**Job**.
Reproduce every entry word for word. Drop all pictures from the copy.

********************

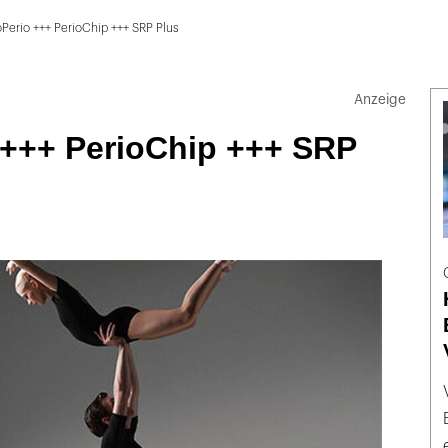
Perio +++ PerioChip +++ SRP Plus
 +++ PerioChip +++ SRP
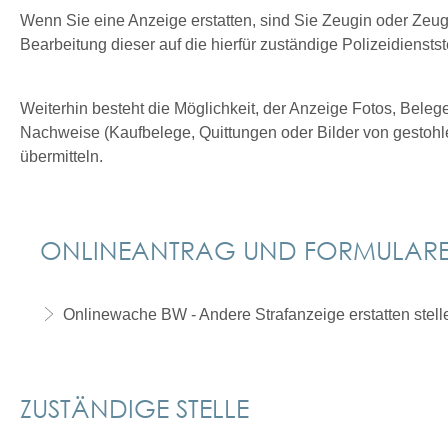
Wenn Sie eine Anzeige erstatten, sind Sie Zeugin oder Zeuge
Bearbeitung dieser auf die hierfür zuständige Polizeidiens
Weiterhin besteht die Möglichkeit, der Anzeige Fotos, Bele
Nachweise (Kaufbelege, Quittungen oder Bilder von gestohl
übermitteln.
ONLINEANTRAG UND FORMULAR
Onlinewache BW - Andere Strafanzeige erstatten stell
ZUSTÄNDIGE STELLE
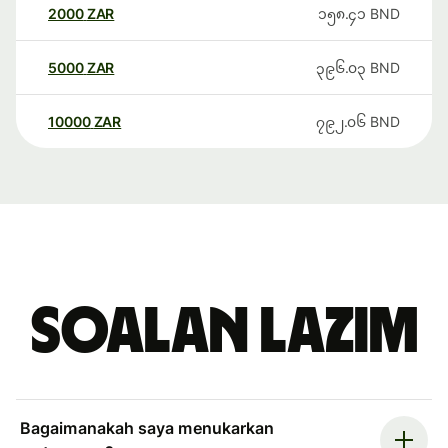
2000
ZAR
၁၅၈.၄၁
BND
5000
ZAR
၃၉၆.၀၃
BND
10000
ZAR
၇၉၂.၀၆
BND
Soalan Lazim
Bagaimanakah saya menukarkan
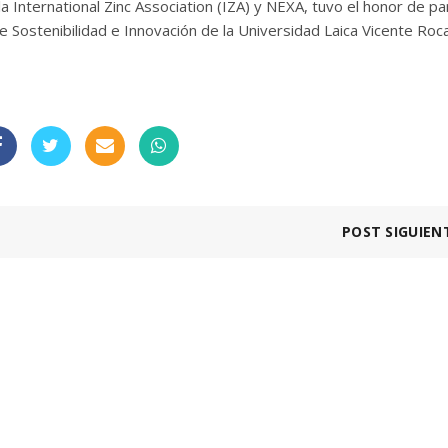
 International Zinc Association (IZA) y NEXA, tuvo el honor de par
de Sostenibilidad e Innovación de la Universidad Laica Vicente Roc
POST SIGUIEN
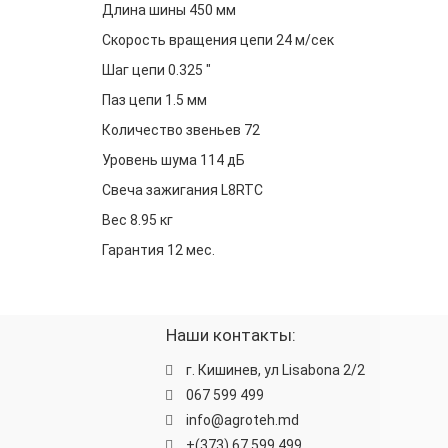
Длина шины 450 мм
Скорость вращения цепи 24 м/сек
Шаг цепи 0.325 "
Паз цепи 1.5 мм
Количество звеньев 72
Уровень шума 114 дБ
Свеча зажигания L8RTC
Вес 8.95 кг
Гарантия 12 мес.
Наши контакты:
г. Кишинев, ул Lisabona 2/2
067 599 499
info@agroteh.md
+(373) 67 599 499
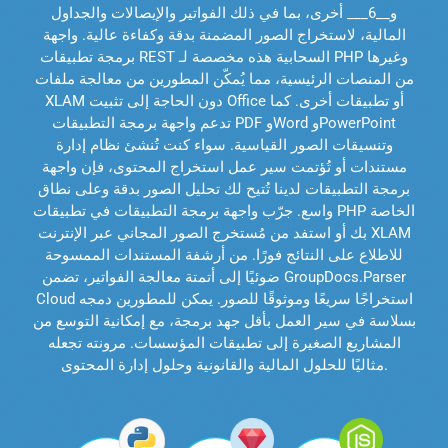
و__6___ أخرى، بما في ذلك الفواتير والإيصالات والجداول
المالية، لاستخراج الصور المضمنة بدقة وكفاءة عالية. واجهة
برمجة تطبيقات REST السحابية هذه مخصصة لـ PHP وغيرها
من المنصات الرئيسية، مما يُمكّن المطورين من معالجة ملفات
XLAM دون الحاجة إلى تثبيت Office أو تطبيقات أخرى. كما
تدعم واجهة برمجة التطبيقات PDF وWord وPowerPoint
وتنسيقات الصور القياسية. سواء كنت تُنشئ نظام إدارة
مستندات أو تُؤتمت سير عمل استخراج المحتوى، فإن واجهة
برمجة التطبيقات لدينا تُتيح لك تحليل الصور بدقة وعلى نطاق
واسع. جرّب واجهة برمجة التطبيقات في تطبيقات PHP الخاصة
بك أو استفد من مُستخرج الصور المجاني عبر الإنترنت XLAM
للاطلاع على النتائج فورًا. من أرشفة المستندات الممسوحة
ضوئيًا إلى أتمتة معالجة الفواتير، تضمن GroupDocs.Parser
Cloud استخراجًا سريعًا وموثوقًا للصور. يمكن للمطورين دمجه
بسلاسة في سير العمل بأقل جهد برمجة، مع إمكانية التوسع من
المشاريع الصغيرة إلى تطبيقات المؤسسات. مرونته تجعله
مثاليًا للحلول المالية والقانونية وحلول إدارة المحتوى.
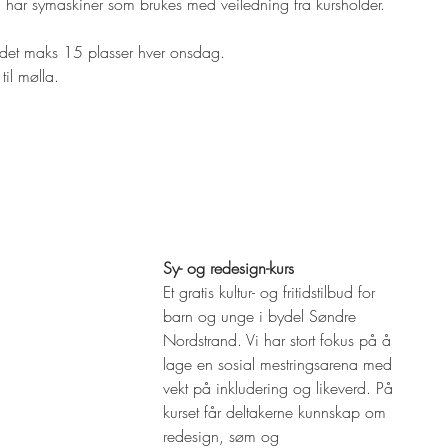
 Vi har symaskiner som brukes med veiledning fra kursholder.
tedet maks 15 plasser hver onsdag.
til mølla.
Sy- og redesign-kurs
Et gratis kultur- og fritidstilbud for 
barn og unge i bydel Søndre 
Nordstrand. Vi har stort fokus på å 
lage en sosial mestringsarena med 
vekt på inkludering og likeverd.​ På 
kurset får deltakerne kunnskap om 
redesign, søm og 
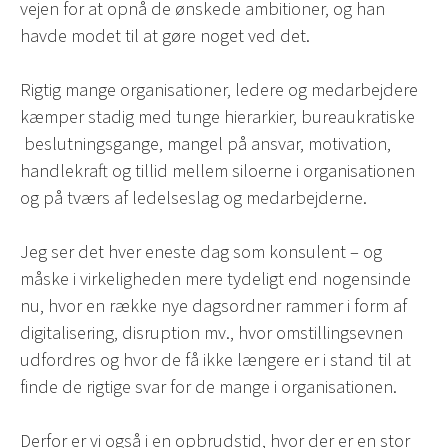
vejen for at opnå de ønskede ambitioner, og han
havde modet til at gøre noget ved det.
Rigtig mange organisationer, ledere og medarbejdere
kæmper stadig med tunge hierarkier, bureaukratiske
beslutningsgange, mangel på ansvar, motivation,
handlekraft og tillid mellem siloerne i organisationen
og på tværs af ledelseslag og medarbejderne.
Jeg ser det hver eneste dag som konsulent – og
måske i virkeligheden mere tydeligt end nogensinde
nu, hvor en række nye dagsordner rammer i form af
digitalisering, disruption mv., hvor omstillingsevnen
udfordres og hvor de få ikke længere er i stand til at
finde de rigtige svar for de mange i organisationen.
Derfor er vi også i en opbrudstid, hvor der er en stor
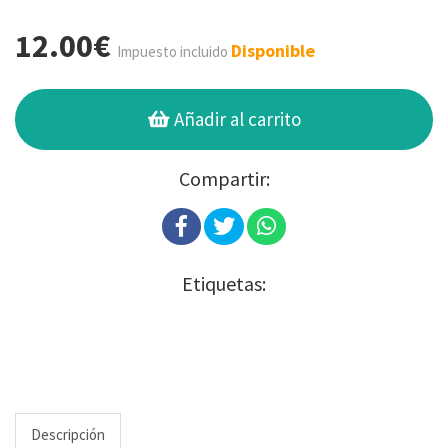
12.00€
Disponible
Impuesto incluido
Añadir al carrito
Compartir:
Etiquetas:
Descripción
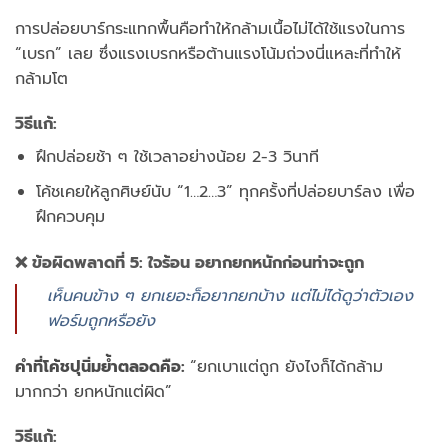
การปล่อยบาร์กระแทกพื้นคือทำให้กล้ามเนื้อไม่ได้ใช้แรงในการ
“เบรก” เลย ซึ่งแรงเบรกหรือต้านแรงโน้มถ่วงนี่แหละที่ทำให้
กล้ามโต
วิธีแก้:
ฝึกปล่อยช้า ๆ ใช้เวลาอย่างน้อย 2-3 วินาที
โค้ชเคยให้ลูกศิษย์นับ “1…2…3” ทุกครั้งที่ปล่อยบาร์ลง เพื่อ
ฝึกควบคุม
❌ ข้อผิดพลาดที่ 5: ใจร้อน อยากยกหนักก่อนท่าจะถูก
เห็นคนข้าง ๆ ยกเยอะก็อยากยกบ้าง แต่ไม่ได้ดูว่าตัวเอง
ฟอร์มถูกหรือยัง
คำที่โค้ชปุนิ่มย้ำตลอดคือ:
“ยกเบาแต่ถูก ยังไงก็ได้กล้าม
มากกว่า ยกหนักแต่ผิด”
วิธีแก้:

********************

**Exercise solution**.
Perio +++ PerioChip +++ SRP Plus
 +++ PerioChip +++ SRP
Wenn Sie eine Anzeige erstatten, sind Sie Zeugin oder Zeuge
Bearbeitung dieser auf die hierfür zuständige Polizeidiens
Weiterhin besteht die Möglichkeit, der Anzeige Fotos, Bele
Nachweise (Kaufbelege, Quittungen oder Bilder von gestohl
übermitteln.
ONLINEANTRAG UND FORMULAR
Onlinewache BW - Andere Strafanzeige erstatten stell
ZUSTÄNDIGE STELLE
2000
ZAR
၁၅၈.၄၁
BND
5000
ZAR
၃၉၆.၀၃
BND
10000
ZAR
၇၉၂.၀၆
BND
Soalan Lazim
Bagaimanakah saya menukarkan
 International Zinc Association (IZA) y NEXA, tuvo el honor de par
de Sostenibilidad e Innovación de la Universidad Laica Vicente Roc
POST SIGUIEN
Длина шины 450 мм
Скорость вращения цепи 24 м/сек
Шаг цепи 0.325 "
Паз цепи 1.5 мм
Количество звеньев 72
Уровень шума 114 дБ
Свеча зажигания L8RTC
Вес 8.95 кг
Гарантия 12 мес.
Наши контакты:
г. Кишинев, ул Lisabona 2/2
067 599 499
info@agroteh.md
+(373) 67 599 499
و__6___ أخرى، بما في ذلك الفواتير والإيصالات والجداول
المالية، لاستخراج الصور المضمنة بدقة وكفاءة عالية. واجهة
برمجة تطبيقات REST السحابية هذه مخصصة لـ PHP وغيرها
من المنصات الرئيسية، مما يُمكّن المطورين من معالجة ملفات
XLAM دون الحاجة إلى تثبيت Office أو تطبيقات أخرى. كما
تدعم واجهة برمجة التطبيقات PDF وWord وPowerPoint
وتنسيقات الصور القياسية. سواء كنت تُنشئ نظام إدارة
مستندات أو تُؤتمت سير عمل استخراج المحتوى، فإن واجهة
برمجة التطبيقات لدينا تُتيح لك تحليل الصور بدقة وعلى نطاق
واسع. جرّب واجهة برمجة التطبيقات في تطبيقات PHP الخاصة
بك أو استفد من مُستخرج الصور المجاني عبر الإنترنت XLAM
للاطلاع على النتائج فورًا. من أرشفة المستندات الممسوحة
ضوئيًا إلى أتمتة معالجة الفواتير، تضمن GroupDocs.Parser
Cloud استخراجًا سريعًا وموثوقًا للصور. يمكن للمطورين دمجه
بسلاسة في سير العمل بأقل جهد برمجة، مع إمكانية التوسع من
المشاريع الصغيرة إلى تطبيقات المؤسسات. مرونته تجعله
مثاليًا للحلول المالية والقانونية وحلول إدارة المحتوى.
 Vi har symaskiner som brukes med veiledning fra kursholder.
tedet maks 15 plasser hver onsdag.
til mølla.
Sy- og redesign-kurs
Et gratis kultur- og fritidstilbud for 
barn og unge i bydel Søndre 
Nordstrand. Vi har stort fokus på å 
lage en sosial mestringsarena med 
vekt på inkludering og likeverd.​ På 
kurset får deltakerne kunnskap om 
redesign, søm og 
vejen for at opnå de ønskede ambitioner, og han
havde modet til at gøre noget ved det.
Rigtig mange organisationer, ledere og medarbejdere
kæmper stadig med tunge hierarkier, bureaukratiske
beslutningsgange, mangel på ansvar, motivation,
handlekraft og tillid mellem siloerne i organisationen
og på tværs af ledelseslag og medarbejderne.
Jeg ser det hver eneste dag som konsulent – og
måske i virkeligheden mere tydeligt end nogensinde
nu, hvor en række nye dagsordner rammer i form af
digitalisering, disruption mv., hvor omstillingsevnen
udfordres og hvor de få ikke længere er i stand til at
finde de rigtige svar for de mange i organisationen.
Derfor er vi også i en opbrudstid, hvor der er en stor
12.00€
Disponible
Impuesto incluido
Añadir al carrito
Compartir:
Etiquetas:
Descripción
การปล่อยบาร์กระแทกพื้นคือทำให้กล้ามเนื้อไม่ได้ใช้แรงในการ
“เบรก” เลย ซึ่งแรงเบรกหรือต้านแรงโน้มถ่วงนี่แหละที่ทำให้
กล้ามโต
วิธีแก้:
ฝึกปล่อยช้า ๆ ใช้เวลาอย่างน้อย 2-3 วินาที
โค้ชเคยให้ลูกศิษย์นับ “1…2…3” ทุกครั้งที่ปล่อยบาร์ลง เพื่อ
ฝึกควบคุม
❌ ข้อผิดพลาดที่ 5: ใจร้อน อยากยกหนักก่อนท่าจะถูก
เห็นคนข้าง ๆ ยกเยอะก็อยากยกบ้าง แต่ไม่ได้ดูว่าตัวเอง
ฟอร์มถูกหรือยัง
คำที่โค้ชปุนิ่มย้ำตลอดคือ:
“ยกเบาแต่ถูก ยังไงก็ได้กล้าม
มากกว่า ยกหนักแต่ผิด”
วิธีแก้:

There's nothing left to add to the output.